TypeError: make_preprocessor() missing 2 required positional arguments: 'categorical_preprocessor' and 'numeric_preprocessor'

It would be nicer if these arguments were optional, and defaulted to the original choices...

In [20]:
def make_preprocessor(features, categorical_preprocessor=None, numeric_preprocessor=None):
    '''Create a column transformer that applies sensible preprocessing procedures.'''
    
    if categorical_preprocessor is None:
        categorical_preprocessor = OneHotEncoder(handle_unknown='ignore')
    if numeric_preprocessor is None:
        numeric_preprocessor = StandardScaler()
        
    numeric_columns = features.select_dtypes(exclude=object).columns
    categorical_columns = features.select_dtypes(include=object).columns
    preprocessor = ColumnTransformer([
        ('one-hot-encoder', categorical_preprocessor, categorical_columns),
        ('standard_scaler', numeric_preprocessor, numeric_columns)
    ])
    return preprocessor
In [21]:
preprocessor = make_preprocessor(fake_features)

Your Turn

Update your my_module.py file to reflect the changes we made above. Try testing out the new version with the below code:

In [22]:
import my_module

features, target = my_module.get_features_and_target(
    csv_file='../data/adult-census.csv',
    target_col='class',
)
features = features.drop('education-num', axis=1)
target = target.str.contains('>50K').astype(int)
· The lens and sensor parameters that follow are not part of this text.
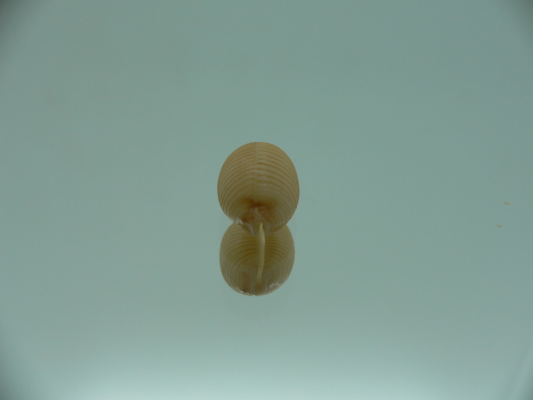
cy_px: 200
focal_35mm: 35
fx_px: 539
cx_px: 266
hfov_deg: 52.6
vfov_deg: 40.7
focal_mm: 4.6
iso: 80
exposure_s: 1/80
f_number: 2.8
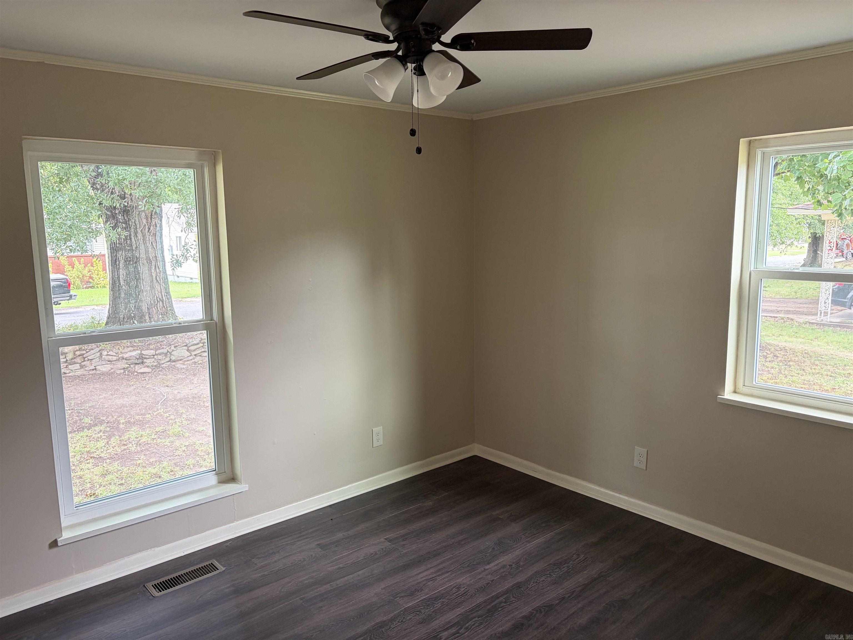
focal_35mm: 26
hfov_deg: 67.3
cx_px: 426
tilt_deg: -7.8
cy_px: 320
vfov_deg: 53.1
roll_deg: +1.3
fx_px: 641
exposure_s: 1/60
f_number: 1.6
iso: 125
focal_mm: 5.96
preprocessor = my_module.make_preprocessor(features, numeric_preprocessor=Normalizer())
model = make_pipeline(preprocessor, LogisticRegression())

X_train, X_test, y_train, y_test = train_test_split(features, target, random_state=123)

_ = model.fit(X_train, y_train)
model.score(X_test, y_test)
Out[22]:
0.7806076488412087

Remember GitHub?¶

We always commit signicant code updates to GitHub, so let's stop now and push our changes.

Questions¶

Are there any questions before we move on?